Highlights & Insights

  • Mechanistic Characterization of Position Sensitivity: By using permutation perturbations and universal quantifier stability filtering, the authors provide an operational definition of "position-immune heads."
  • Interpretability as a Zero-Training Retriever: Voting by just 5 heads outperforms specialized retrievers like BGE and ColBERTv2 without any additional training.
  • Multi-Purpose Signal: Expert Head activation serves as a ranking signal, a hallucination diagnostic, and can guide context pruning or RLHF reward design.
  • Strict Criteria Engineering: The "all-gold-over-any-distractor" condition is significantly cleaner than naive top-attention for eliminating positional artifacts.

Limitations & Future Work

  • Dependency on Gold Supervision: Identification of Expert Heads relies on known gold/distractor labels. Unsupervised localization of these heads in real-world RAG scenarios remains an open problem.
  • Limited Scale and Task Variety: Experiments were confined to a 2-gold + 8-distractor multi-hop QA setting.
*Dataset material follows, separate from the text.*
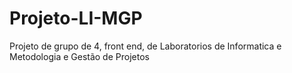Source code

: # Projeto-LI-MGP
Projeto de grupo de 4, front end, de Laboratorios de Informatica e Metodologia e Gestão de Projetos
Stability in longer contexts or non-QA tasks needs verification.
  • Lack of End-to-End Downstream Verification: The authors focused on retrieval/ranking metrics to isolate attention contributions; end-to-end improvements in final generation quality were mentioned but not exhaustively tested.
  • Manual Parameter Tuning: Layer distribution varies by model; migrating to new architectures requires re-running permutation perturbation analysis.
  • Lost-in-the-middle / Position Sensitivity (Liu et al. 2023): This work provides a mechanistic answer—it is not a total model failure, but rather a bias in the majority of heads while a minority remains immune.
  • Attention Head Anatomy (Induction heads, retrieval heads): Expert Heads can be seen as a formalized, quantifiable version of "evidence retrieval heads."
  • Retrieval and Re-ranking: Offers a new path for using a model's internal attention for retrieval without training, relevant for context pruning and RAG.
  • Hallucination Detection: Using internal attention as a factuality diagnostic aligns with research on internal states, providing a more fine-grained signal.

Rating

  • Novelty: ⭐⭐⭐⭐ — Defining expert heads via permutation stability and using them as a zero-shot retriever is a self-consistent and novel approach.
  • Experimental Thoroughness: ⭐⭐⭐⭐ — Main experiments across three models and three datasets are solid, though end-to-end QA validation and larger document scales are missing.
  • Writing Quality: ⭐⭐⭐⭐ — Logical progression from phenomenon to definition to application; clear diagrams and well-explained criteria.
  • Value: ⭐⭐⭐⭐ — High extrinsic value as the signal spans retrieval, hallucination detection, and context compression.